Contributed Session: Regression: Design & Analysis

Session Chair: Brad Biggerstaff, NIST

Informational Complexity Approach to Predictive Regression Models of Future Observations

Hamparsum Bozdogan
Dept. of Statistics, Univ. of Tennessee

This paper develops a new informational complexity (ICOMP) approach of this author (Bozdogan 1988, 1990, 1993, 1994) to predictive normal regression models in industrial processes in which one wishes to predict the future process. This is based on the work of Zellner and Chetty (1965), Levy and Perng (1984), Johnson and Geisser (1983), Geisser (1993), and others. ICOMP criterion is derived along with Akaike's (1973) classic AIC using noninformative priors on the parameters. This approach allows us to combine the past (or present) data and the future (or new) data to create a data adaptive modeling strategy. To put control limits on the future process and to identify influential observations which signal process changes a leave-one-out method is used. All possible subset selection of variables is introduced to select the best predictors of the future observations in a simultaneous fashion across different competing alternative models.

[Hamparsum Bozdogan, Dept. of Statistics, Univ. of Tennessee, Knoxville, TN 37996-0532 USA; bozdogan@utkvx.utk.edu ]

Latent Variable Methods for Multivariate Regression with Applications in Chemistry & Chemical Engineering

Alison J. Burnham
Roman Viveros
Dept. of Mathematics & Statistics, McMaster Univ.

John F. MacGregor
Dept. of Chemical Engineering, McMaster Univ.

Increasing complexity in chemical processes and advances in the measuring systems have resulted in a proliferation of data consisting of large numbers of highly correlated variables. This type of data leads naturally to the consideration of latent variable models where the underlying process can be described by a few latent variables with the rest of the variation in the data being noise. This talk will discuss some current applications for these latent variable methods in chemistry and chemical engineering. These applications will be in the areas of prediction, process description, process monitoring and process control. It will use these applications as a basis for discussing criteria for estimation of the latent variables and the resulting regression models.

[Alison J. Burnham, Dept. of Mathematics & Statistics, McMaster Univ., Hamilton, Ontario L8S 4K1, CANADA; aburnham@ilap.com ]

On Estimation in Linear Calibration Problems

Jinzhong Liao
Dept. of Statistics, Univ. of Michigan

A new estimator is considered for the linear calibration problem. It is related to the Bayesian estimator proposed in Hoadely (1970). The properties of the estimator are studied and comparisons are made with others in the literature through simulation and asymptotic results. It is shown to be asymptotically unbiased in certain situations, and it combines the arrtactive features of the classical and inverse estimators.
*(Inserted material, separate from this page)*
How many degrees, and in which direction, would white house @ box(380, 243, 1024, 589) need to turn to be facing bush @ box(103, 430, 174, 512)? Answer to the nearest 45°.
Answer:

This is joint work with Julian Faraway and Vijayan N. Nair.

[Jinzhong Liao, Dept. of Statistics, Univ. of Michigan, Ann Arbor, MI 48109 USA; jliao@stat.lsa.umich.edu ]

Bayesian D-Optimal Designs for Heteroscedastic Polynomial Models

Holger Dette
Faculty of Mathematics, Ruhr Univ.

Weng Kee Wong
Dept. of Biostatistics, Univ. of California - Los Angeles

We consider design issues in a polynomial regression model where the variance of the response depends on the independent variable exponentially. However, this dependence is not known precisely and additional parameters are required in the model.

A Bayesian approach is adopted and Bayesian D-optimal designs on a compact design space are found analytically for estimating various subsets of the parameters. These designs are optimal within the class of all designs supported on a minimum number of support points but they could also be optimal within the class of all (non-singular) designs. Numerical examples are included.